If the user is only interested in subsets that contain a particular group, for example azo, then they can specify the SMARTS pattern of this group in patterns.txt and modify the query: cc.q_same_groups(counts=True, pattern='azo', draw=True).

Finally, it might be of benefit to retrieve the molecule objects in a particular subset. For example, to calculate the average similarity between them using an existing fingerprinting scheme. The is the purpose of the query parameter, which needs to be set to the name of the file from which the subset originates (only the fingerprint segment of the file).

mols = cc.q_same_groups(counts=True, query='(2, 2)_(8, 1)', draw=False)
cc.average_cluster_sim(mols=mols, fp_type='morgan', metric='dice')

Molecules that differ only by topology can be clustered using:

cc.q_diff_topology(draw=True, large_comp_diff=True)

In order to study molecules that differ by the counts of one particular group, we must select a group to isolate. A naturally interesting choice is the thiophene group since it is used as a building block unit in pi-bridges.

We need to provide the group_id of the group we wish to isolate, so the first step is specify the thiophene SMARTS in patterns.txt and draw to disk all groups that contain this pattern, to determine the ID of the group we want. In this case we just want the basic thiophene unit which has an ID of 31.

#check images to find the correct ID
cc.get_groups_with_pattern(pattern='thiophene', draw=True)
cc.q_diff_counts(group_id=31, draw=True)

For the final query, we will choose to analyse those molecules where the only difference is the presence or absence of a cyanide group.

#check images to find the correct ID
cc.get_subs_with_pattern(pattern='cyanide', draw=True)
cc.q_diff_substituents(sub_id=114, draw=True)

A number of convenient plots and distributions are defined in the metrics.py file.

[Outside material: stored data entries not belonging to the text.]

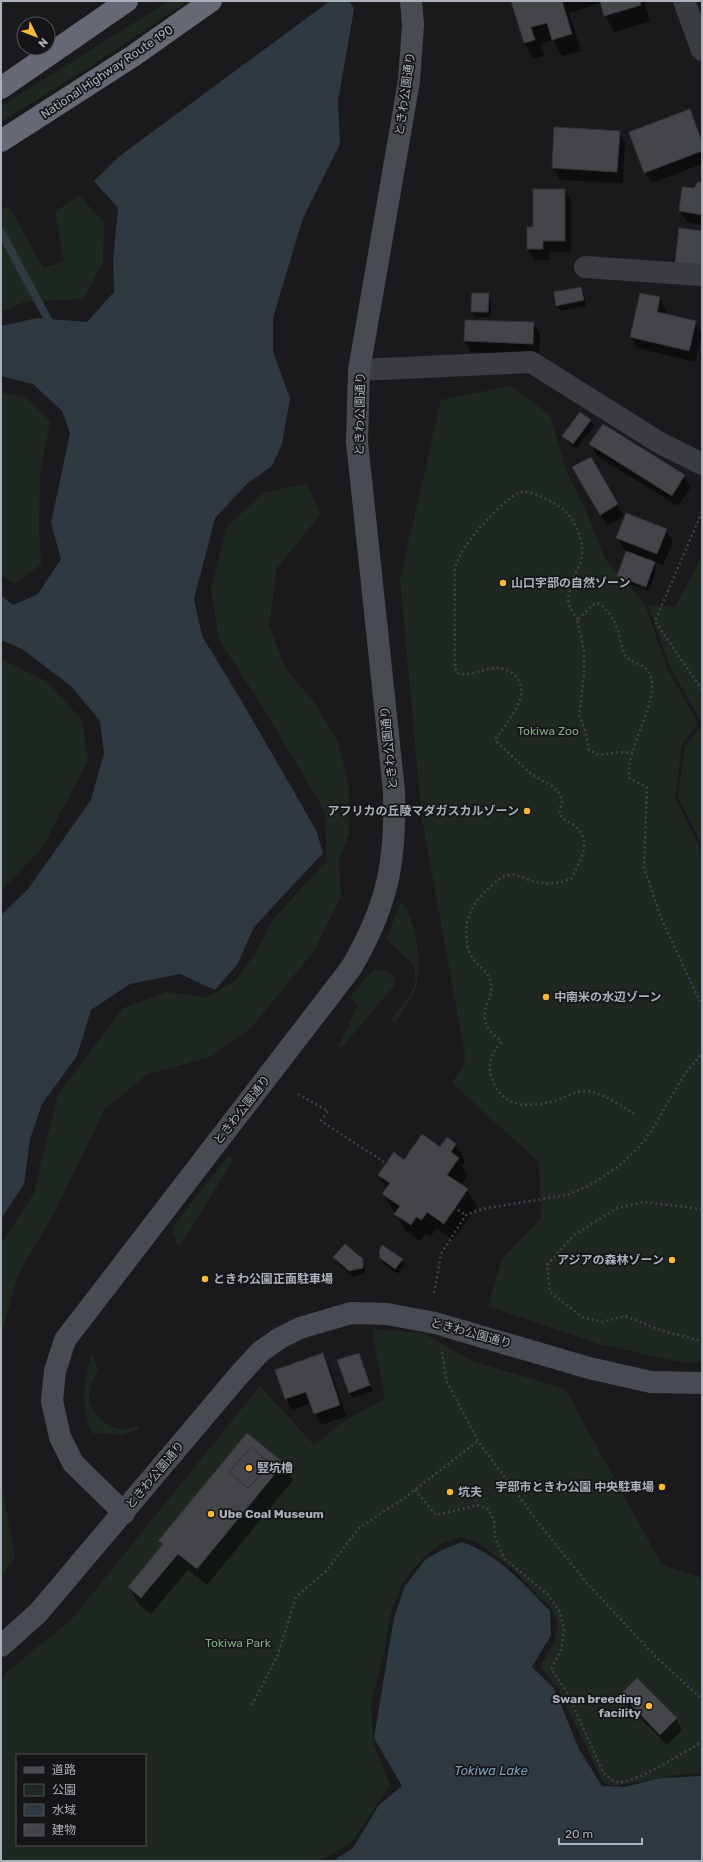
<svg xmlns="http://www.w3.org/2000/svg" width="703" height="1862" font-family="Rubik,'Noto Sans JP',sans-serif">
	<style>
		.green { fill: #1f2820; fill-rule: evenodd }
		.water { fill: #2e3942 }
		.shadow { fill: #0007 }
		.lines { fill: none; stroke-linecap: round; stroke-linejoin: round }
		.stream { stroke: #2e3942; stroke-width: 8 }
		.building { fill: #444549; stroke: #343438; fill-rule: evenodd }
		.path { stroke: #404349; stroke-width: 2.5; stroke-dasharray: 2 3; stroke-linecap: butt }
		.street { stroke: #3a3c42; stroke-width: 22 }
		.secondary { stroke: #484b52; stroke-width: 22 }
		.highway { stroke: #666973; stroke-width: 22 }
		.poi-dot { fill: #fdb931; stroke: #151517; stroke-width: 1.5 }
		.labels { text-anchor: middle; dominant-baseline: central; stroke-width: 3.5; stroke-linejoin: round; paint-order: stroke }
		.street-label { font-size: 12px; fill: #abb1bc; stroke: #151517 }
		.poi-label { font-size: 12px; font-weight: bold; fill: #abb1bc; stroke: #151517; text-anchor: start }
		.park-label { font-size: 12px; fill: #82a884; stroke: #151517 }
		.water-label { font-size: 13px; font-style: italic; fill: #819fb9; stroke: #151517 }
	</style>
	<rect width="100%" height="100%" fill="#1a1a1c"/>
	<g class="green">
		<polygon points="169,1 188,1 94,64 1,122 1,106"/>
		<polygon points="79,195 104,223 103,263 83,299 24,302 1,312 1,210 9,206 43,268 64,262 55,212"/>
		<polygon points="511,386 550,415 566,470 584,507 605,559 645,604 667,668 698,723 682,744 675,798 702,853 702,1361 685,1363 599,1344 488,1306 502,1259 541,1218 539,1162 452,1083 466,1060 422,819 400,580 441,400"/>
		<polygon points="1,392 26,398 50,421 40,474 39,528 41,564 15,584 1,575"/>
		<polygon points="307,483 320,515 277,568 269,625 285,668 314,702 338,742 349,788 349,833 339,861 341,896 314,951 251,1028 210,1057 148,1074 104,1110 58,1206 18,1275 1,1335 1,1241 5,1239 34,1193 58,1094 123,1008 167,992 207,997 235,981 257,951 274,918 327,861 325,812 261,704 219,640 211,589 227,526 264,493"/>
		<polygon points="702,556 702,723 670,667 648,605 675,607"/>
		<polygon points="1,659 46,681 82,720 88,760 42,848 1,891"/>
		<polygon points="702,725 702,845 678,797 685,747"/>
		<path d="M400 903 407 909 415 933 419 962 416 989 395 1024 391 1020C403 1003 427 981 409 961 402 952 392 948 387 938Z"/>
		<polygon points="374,969 386,971 393,976 395,985 341,1048 339,1046 358,1005 350,997"/>
		<polygon points="228,1156 234,1159 188,1233 178,1247 172,1228"/>
		<path d="M372 1329 423 1333 472 1361 565 1389 662 1565 702 1578V1773L675 1775 614 1786 603 1782 557 1687 540 1667 554 1643 558 1622 551 1608 512 1568 477 1542 460 1537 440 1544 423 1558 402 1583 391 1612 384 1652 371 1704 374 1745 390 1785 351 1843 320 1861H1V1677L71 1620 260 1386 314 1445 346 1420 385 1399ZM17 1755H145V1845H17Z"/>
		<path d="M92 1352 98 1369C94 1378 89 1386 89 1396 89 1413 109 1430 125 1429 129 1429 134 1427 138 1426L139 1429 122 1435 92 1433C80 1403 84 1383 92 1352Z"/>
		<polygon points="1,1480 15,1558 1,1577"/>
	</g>
	<g class="water">
		<polygon points="330,1 349,1 354,9 338,101 340,144 303,218 273,318 273,352 290,398 282,444 272,466 248,483 215,518 194,599 202,636 241,700 316,830 323,853 254,927 237,965 215,990 180,974 130,984 91,1010 77,1056 42,1104 30,1139 24,1184 1,1219 1,915 28,889 91,800 104,753 100,721 71,686 22,649 1,640 1,595 13,605 38,594 61,559 51,523 70,433 62,411 33,384 1,376 1,326 37,318 87,322 114,292 113,260 118,208 94,181 121,155"/>
		<path d="M462 1542C499 1555 524 1584 550 1611L551 1635 532 1667 554 1688 579 1749 602 1786 625 1787 660 1778 702 1776V1861H333L353 1848 379 1805 402 1786 374 1738 394 1618 405 1586 426 1559 444 1549Z"/>
	</g>
	<g class="shadow">
		<polygon points="512,1 644,1 650,21 614,32 605,15 601,3 569,13 581,51 562,56 553,40 540,44 544,56 534,59 524,43"/>
		<polygon points="690,110 702,138 702,164 652,183 645,172"/>
		<polygon points="555,128 619,132 625,143 623,183 560,180 553,168"/>
		<polygon points="702,184 702,225 687,222 680,211 683,188 695,189"/>
		<polygon points="565,190 571,201 571,252 549,252 549,260 534,260 528,249 534,228"/>
		<polygon points="581,288 584,293 586,306 561,311 557,306 555,293"/>
		<polygon points="488,294 491,300 491,317 475,317 472,312"/>
		<polygon points="659,298 666,310 665,315 695,322 702,334 695,362 637,348 631,337"/>
		<polygon points="533,323 540,334 539,355 471,352 465,341"/>
		<polygon points="581,413 591,421 594,426 576,449 567,442 564,436"/>
		<polygon points="591,444 684,476 691,487 678,506 597,456"/>
		<polygon points="590,458 624,516 607,526 574,468"/>
		<polygon points="666,530 673,541 663,565 653,561 657,568 649,591 621,581 618,576 636,554 624,549 618,538"/>
		<polygon points="456,1144 465,1161 462,1165 468,1175 461,1185 467,1190 477,1206 453,1240 437,1228 431,1236 426,1233 420,1241 405,1230 396,1213 393,1211 383,1195 387,1189 379,1175 405,1161"/>
		<polygon points="334,1257 362,1260 365,1266 365,1273 353,1277 337,1263"/>
		<polygon points="381,1258 402,1260 405,1265 398,1274 384,1264"/>
		<polygon points="359,1354 373,1391 353,1398 349,1393"/>
		<polygon points="323,1355 329,1366 346,1416 321,1425 311,1403 292,1410 286,1398"/>
		<polygon points="247,1434 284,1464 293,1480 207,1585 188,1570 151,1614 138,1604 129,1587 162,1546 159,1541"/>
		<polygon points="622,1695 676,1718 682,1730 667,1745 628,1706"/>
	</g>
	<g class="lines">
		<polyline class="stream" points="1,232 53,329"/>
	</g>
	<g class="building">
		<polygon points="511,1 562,1 572,34 552,40 547,23 531,27 535,40 524,43"/>
		<polygon points="600,1 640,1 641,5 604,16"/>
		<polygon points="690,109 702,142 702,151 644,173 629,132"/>
		<polygon points="554,127 620,131 617,172 552,168"/>
		<polygon points="698,182 702,183 702,215 679,211 682,187 694,188"/>
		<polygon points="533,189 565,189 565,241 543,241 543,249 527,249 527,227 533,227"/>
		<polygon points="679,228 702,231 702,266 675,263"/>
		<polygon points="581,287 584,300 556,306 554,292"/>
		<polygon points="472,293 489,293 488,312 471,312"/>
		<polygon points="640,293 660,297 657,312 696,321 689,351 630,337"/>
		<polygon points="465,320 534,322 533,344 464,341"/>
		<polygon points="580,412 591,420 573,444 562,436"/>
		<polygon points="603,424 685,475 672,496 589,444"/>
		<polygon points="591,457 618,504 600,515 572,467"/>
		<polygon points="626,513 667,529 657,554 616,538"/>
		<polygon points="626,551 655,562 646,587 617,576"/>
		<polygon points="422,1134 440,1147 447,1137 456,1144 451,1152 459,1158 447,1175 468,1189 444,1224 427,1212 422,1220 416,1217 411,1225 394,1214 400,1206 382,1194 390,1183 378,1175 394,1152 404,1160"/>
		<polygon points="345,1244 363,1259 363,1268 349,1271 333,1257"/>
		<polygon points="382,1245 403,1259 395,1269 380,1258 379,1251"/>
		<polygon points="323,1353 340,1405 314,1414 306,1392 285,1399 275,1370"/>
		<polygon points="359,1353 370,1385 349,1393 337,1360"/>
		<path d="M247 1433 284 1463 197 1569 178 1554 141 1598 128 1587 163 1544 158 1541ZM251 1447 270 1464 248 1488 229 1472Z"/>
		<polygon points="251,1447 270,1464 248,1488 229,1472"/>
		<polygon points="637,1678 677,1718 660,1735 621,1694"/>
	</g>
	<g class="lines">
		<g class="path">
			<polyline points="702,512 655,621 702,690"/>
			<path d="M577 620C575 615 570 609 569 604 567 597 570 589 572 583 574 575 579 568 581 560 585 545 578 527 569 515 561 505 529 487 518 493 502 501 468 539 460 555 458 560 456 565 455 569V667L457 673C469 677 483 669 496 668 502 668 509 670 513 674 535 691 507 723 496 738L497 742 531 774 552 786 560 794 562 802 559 813C563 820 568 821 574 825 594 841 580 861 571 879 557 884 543 885 529 880 523 877 516 874 509 875 501 876 497 881 491 886 471 904 461 923 469 951 472 962 484 967 489 977 498 998 478 1005 487 1026 490 1032 497 1037 501 1042 490 1057 486 1065 494 1084 506 1110 534 1107 558 1100 566 1097 576 1091 584 1091 603 1092 619 1105 636 1115"/>
			<path d="M633 753 620 752 599 755 589 750 586 733 579 715 584 675V650L577 620 593 605 598 603C612 612 617 626 621 642 622 645 623 650 624 654 630 664 645 663 650 674 661 701 626 745 629 778L647 787 644 867 661 918 702 1006"/>
			<polyline points="298,1094 328,1111 321,1121 466,1215"/>
			<polyline points="702,1209 644,1202 617,1208 574,1235 547,1265 550,1292 582,1317 602,1322 625,1316 663,1331 697,1340 702,1338"/>
			<polyline points="434,1293 441,1254 466,1215 482,1209 567,1195 592,1184 619,1166 638,1148 650,1133 684,1075 702,1053"/>
			<polyline points="442,1352 446,1380 478,1441 540,1525 587,1583 654,1655 702,1699"/>
			<path d="M415 1490 436 1515 479 1505 488 1509 494 1521 495 1538 504 1558 548 1595 560 1612 564 1630 561 1650 551 1669 567 1692 603 1772C607 1776 612 1782 618 1782 637 1783 684 1752 702 1742"/>
			<polyline points="252,1705 277,1657 296,1597 326,1571 359,1528 403,1499 478,1441"/>
		</g>
		<g class="street">
			<polyline points="684,1 702,50"/>
			<polyline points="585,267 702,275"/>
			<polyline points="359,370 531,362 660,443 702,464"/>
		</g>
		<g class="secondary">
			<path d="M124 1513 73 1463 60 1437 52 1401 55 1371 65 1340 351 968C388 905 396 862 394 791L357 442 359 370 409 81 413 25 411 1"/>
			<polyline points="1,1646 38,1613 239,1375 260,1352 280,1338 300,1328 351,1313 387,1314 435,1323 589,1368 651,1382 702,1383"/>
		</g>
		<g class="highway">
			<polyline points="1,88 127,1"/>
			<polyline points="1,141 133,56 211,1"/>
		</g>
	</g>
	<g class="poi-dot">
		<circle cx="503" cy="583" r="4"/>
		<circle cx="527" cy="811" r="4"/>
		<circle cx="546" cy="997" r="4"/>
		<circle cx="672" cy="1260" r="4"/>
		<circle cx="205" cy="1279" r="4"/>
		<circle cx="249" cy="1468" r="4"/>
		<circle cx="662" cy="1487" r="4"/>
		<circle cx="450" cy="1492" r="4"/>
		<circle cx="211" cy="1514" r="4"/>
		<circle cx="649" cy="1706" r="4"/>
	</g>
	<g class="labels">
		<g class="street-label">
			<text transform="translate(107 72) rotate(-34)">National Highway Route 190</text>
			<text transform="translate(405 94) rotate(-82)">ときわ公園通り</text>
			<text transform="translate(360 414) rotate(-89)">ときわ公園通り</text>
			<text transform="translate(389 748) rotate(-96)">ときわ公園通り</text>
			<text transform="translate(242 1110) rotate(-52)">ときわ公園通り</text>
			<text transform="translate(471 1333) rotate(15)">ときわ公園通り</text>
			<text transform="translate(155 1475) rotate(-50)">ときわ公園通り</text>
		</g>
		<g class="poi-label">
			<text x="511" y="583">山口宇部の自然ゾーン</text>
			<text x="519" y="811" text-anchor="end">アフリカの丘陵マダガスカルゾーン</text>
			<text x="554" y="997">中南米の水辺ゾーン</text>
			<text x="664" y="1260" text-anchor="end">アジアの森林ゾーン</text>
			<text x="213" y="1279">ときわ公園正面駐車場</text>
			<text x="257" y="1468">竪坑櫓</text>
			<text x="654" y="1487" text-anchor="end">宇部市ときわ公園 中央駐車場</text>
			<text x="458" y="1492">坑夫</text>
			<text x="219" y="1514">Ube Coal Museum</text>
			<text x="641" y="1699" text-anchor="end">Swan breeding<tspan x="641" dy="14">facility</tspan></text>
		</g>
		<g class="park-label">
			<text x="548" y="731">Tokiwa Zoo</text>
			<text x="238" y="1643">Tokiwa Park</text>
		</g>
		<g class="water-label">
			<text x="491" y="1770">Tokiwa Lake</text>
		</g>
	</g>
	<rect width="703" height="1862" fill="none" stroke="#abb1bc" stroke-width="4"/>
	<rect x="16" y="1754" width="130" height="92" fill="#151517" stroke="#515359"/>
	<rect x="24" y="1767" width="20" height="6" fill="#484b52" stroke="#515359"/>
	<text x="52" y="1774" font-size="12" fill="#abb1bc">道路</text>
	<rect x="24" y="1784" width="20" height="12" fill="#1f2820" stroke="#515359"/>
	<text x="52" y="1794" font-size="12" fill="#abb1bc">公園</text>
	<rect x="24" y="1804" width="20" height="12" fill="#2e3942" stroke="#515359"/>
	<text x="52" y="1814" font-size="12" fill="#abb1bc">水域</text>
	<rect x="24" y="1824" width="20" height="12" fill="#444549" stroke="#515359"/>
	<text x="52" y="1834" font-size="12" fill="#abb1bc">建物</text>
	<g transform="translate(36 36) rotate(133)"><circle r="19" fill="#151517" stroke="#515359"/>
	<path d="M0-3L7 15L0 10L-7 15Z" fill="#fdb931"/>
	<text y="-6" font-size="11" font-weight="bold" text-anchor="middle" fill="#abb1bc">N</text>
	</g>
	<path d="M559 1838v6h83v-6" fill="none" stroke="#abb1bc" stroke-width="2"/>
	<text x="565" y="1838" font-size="12" fill="#abb1bc" stroke="#151517" stroke-width="3" paint-order="stroke">20 m</text>
</svg>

Only some of these are exposed via the ChemCluster class, but the Metric classes can of course be imported and used, provided they are instantiated with the necessary Data objects (as in chemcluster.py). Three example distribution plots are shown below.

from chemcluster import ChemCluster

cc = ChemCluster()

cc.novel_fp_scatter(min_size=15, counts=True)
cc.comp_dist_plot()
#SMARTS for these groups must be in patterns.txt
groups = ["coumarin","azo","anthraquinone",
          "triarylmethane","thiophene","benzothiazole"]
cc.group_violin_plots(groups)

We can get a similarity report for any two molecules:

cc.similarity_report(mol_ids=[1500, 1510])

We can also find the average similarity across the entire database of a certain fingerprint/metric combination. This also returns an estimate for the average distance from the true similarity value in terms of wavelength similarities.

avg_fp, avg_error = cc.average_fp_sim(fp_type='rdk',
                                      metric='dice')

The core groups can be clustered using the Butina clustering algorithm and a fingerprint/similarity of choice. I have also developed my own basic clustering algorithm but this is still in progress.

cc.generate_fragments()
cc.draw_group_clusters(cutoff=0.2, fp_type='MACCS', similarity='dice')

The file config.json contains a number of configuration settings. The options should not be deleted, though the values can be changed. The main parameter that might need to be changed is the root directory, which specifies the base directory for all output files (images and plots).

The tmp parameter can be switched on if just looking to quickly inspect a cluster of molecules. The files in this folder are deleted the next time tmp is used.

The regenerate option can be used to rerun any of the algorithms from scratch i.e ignore and pickle files or .txt files.

Finally, there is logging functionality implemented in each class. This is a wrapper over the Python logging module, where each class has its own child logger so that the name of the class from which the message was logged is output to the log message. Every class logger has a level of DEBUG which should not be changed. Instead, to change the verbosity, adjust the logging level in config.json to one of 10, 20, 30, 40 or 50.